Article précédent : Nouvelle : Un amour… sans bornes (6)

 

« Case départ »

                     Comme dans un bon jeu de société où l’on jette les dés, le film « Case départ », actuellement sur les écrans de cinéma, nous fait faire un retour vers la case départ… traduction :   le passé. Le mot « case » du titre peut aussi nous ramener au souvenir de « la case de l’oncle Tom » qu’on a tous lue dans notre enfance.

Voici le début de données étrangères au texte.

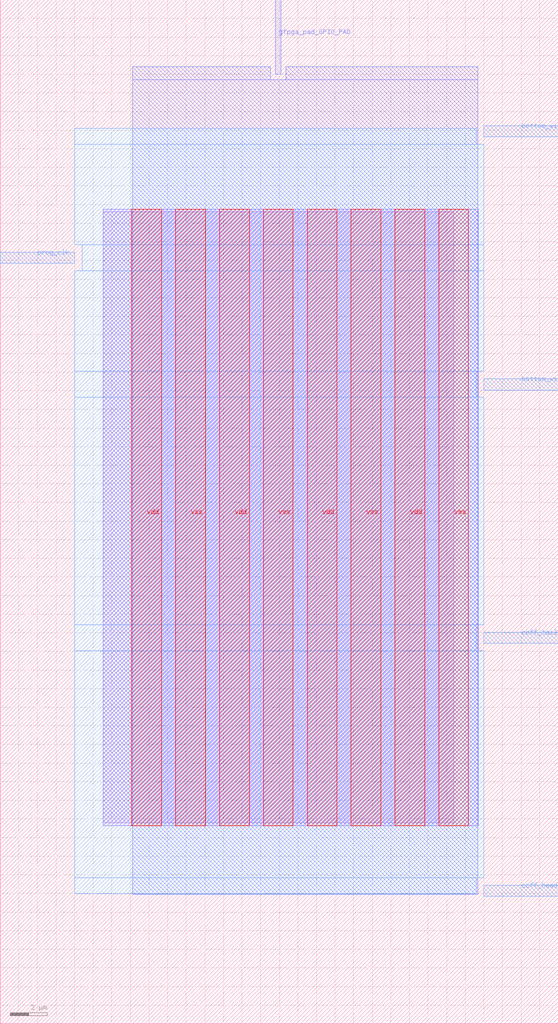
<source format=lef>
VERSION 5.7 ;
  NOWIREEXTENSIONATPIN ON ;
  DIVIDERCHAR "/" ;
  BUSBITCHARS "[]" ;
MACRO grid_io_top_out
  CLASS BLOCK ;
  FOREIGN grid_io_top_out ;
  ORIGIN 0.000 0.000 ;
  SIZE 30.000 BY 55.000 ;
  PIN bottom_width_0_height_0_subtile_0__pin_inpad_0_
    DIRECTION OUTPUT TRISTATE ;
    USE SIGNAL ;
    PORT
      LAYER met3 ;
        RECT 26.000 34.040 30.000 34.640 ;
    END
  END bottom_width_0_height_0_subtile_0__pin_inpad_0_
  PIN bottom_width_0_height_0_subtile_0__pin_outpad_0_
    DIRECTION INPUT ;
    USE SIGNAL ;
    ANTENNAGATEAREA 0.196500 ;
    PORT
      LAYER met3 ;
        RECT 26.000 47.640 30.000 48.240 ;
    END
  END bottom_width_0_height_0_subtile_0__pin_outpad_0_
  PIN ccff_head
    DIRECTION INPUT ;
    USE SIGNAL ;
    ANTENNAGATEAREA 0.196500 ;
    PORT
      LAYER met3 ;
        RECT 26.000 6.840 30.000 7.440 ;
    END
  END ccff_head
  PIN ccff_tail
    DIRECTION OUTPUT TRISTATE ;
    USE SIGNAL ;
    ANTENNADIFFAREA 0.445500 ;
    PORT
      LAYER met3 ;
        RECT 26.000 20.440 30.000 21.040 ;
    END
  END ccff_tail
  PIN gfpga_pad_GPIO_PAD
    DIRECTION OUTPUT TRISTATE ;
    USE SIGNAL ;
    ANTENNADIFFAREA 0.795200 ;
    PORT
      LAYER met2 ;
        RECT 14.810 51.000 15.090 55.000 ;
    END
  END gfpga_pad_GPIO_PAD
  PIN prog_clk
    DIRECTION INPUT ;
    USE SIGNAL ;
    ANTENNAGATEAREA 0.159000 ;
    PORT
      LAYER met3 ;
        RECT 0.000 40.840 4.000 41.440 ;
    END
  END prog_clk
  PIN vdd
    DIRECTION INOUT ;
    USE POWER ;
    PORT
      LAYER met4 ;
        RECT 7.075 10.640 8.675 43.760 ;
    END
    PORT
      LAYER met4 ;
        RECT 11.790 10.640 13.390 43.760 ;
    END
    PORT
      LAYER met4 ;
        RECT 16.505 10.640 18.105 43.760 ;
    END
    PORT
      LAYER met4 ;
        RECT 21.220 10.640 22.820 43.760 ;
    END
  END vdd
  PIN vss
    DIRECTION INOUT ;
    USE GROUND ;
    PORT
      LAYER met4 ;
        RECT 9.430 10.640 11.030 43.760 ;
    END
    PORT
      LAYER met4 ;
        RECT 14.145 10.640 15.745 43.760 ;
    END
    PORT
      LAYER met4 ;
        RECT 18.860 10.640 20.460 43.760 ;
    END
    PORT
      LAYER met4 ;
        RECT 23.575 10.640 25.175 43.760 ;
    END
  END vss
  OBS
      LAYER li1 ;
        RECT 5.520 10.795 24.380 43.605 ;
      LAYER met1 ;
        RECT 5.520 10.640 25.690 43.760 ;
      LAYER met2 ;
        RECT 7.105 50.720 14.530 51.410 ;
        RECT 15.370 50.720 25.670 51.410 ;
        RECT 7.105 6.955 25.670 50.720 ;
      LAYER met3 ;
        RECT 4.000 47.240 25.600 48.105 ;
        RECT 4.000 41.840 26.000 47.240 ;
        RECT 4.400 40.440 26.000 41.840 ;
        RECT 4.000 35.040 26.000 40.440 ;
        RECT 4.000 33.640 25.600 35.040 ;
        RECT 4.000 21.440 26.000 33.640 ;
        RECT 4.000 20.040 25.600 21.440 ;
        RECT 4.000 7.840 26.000 20.040 ;
        RECT 4.000 6.975 25.600 7.840 ;
  END
END grid_io_top_out
END LIBRARY


</source>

Les acteurs principaux sont Thomas N’Gijol et Fabrice Eboué, deux « produits » du Jamel Comedy Club, en l’occurrence des comiques. Ce passé, qu’on évoque, c’est celui de l’esclavagisme, de l’asservissement de l’homme, des travaux de récolte dans les champs antillais de canne à sucre, des colons blancs présomptueux et méprisants envers les indigènes, avec maints préjugés raciaux autour de la traite des noirs.

Le scénario est singulier et tentant : deux frères de couleur, l’un conseiller municipal avec vie, semble t-il, accomplie, l’autre vivant de rapine et de système D, se retrouvent, par la faute d’un mauvais sort jeté par une vieille femme, dans une période pas très fameuse de notre Histoire. On pense bien-sur aux « visiteurs » avec Clavier et Réno… Parfois on rit de bon cœur, parfois on rit jaune aussi. La scène du marquage au fer rouge de l’esclave rebelle est notable, de même que celle où les noirs décident de se révolter.

                     Je recommande cette pellicule. L’humour, présent et bien porté par les comédiens, nous permet d’approcher cette période glauque et honteuse de notre civilisation.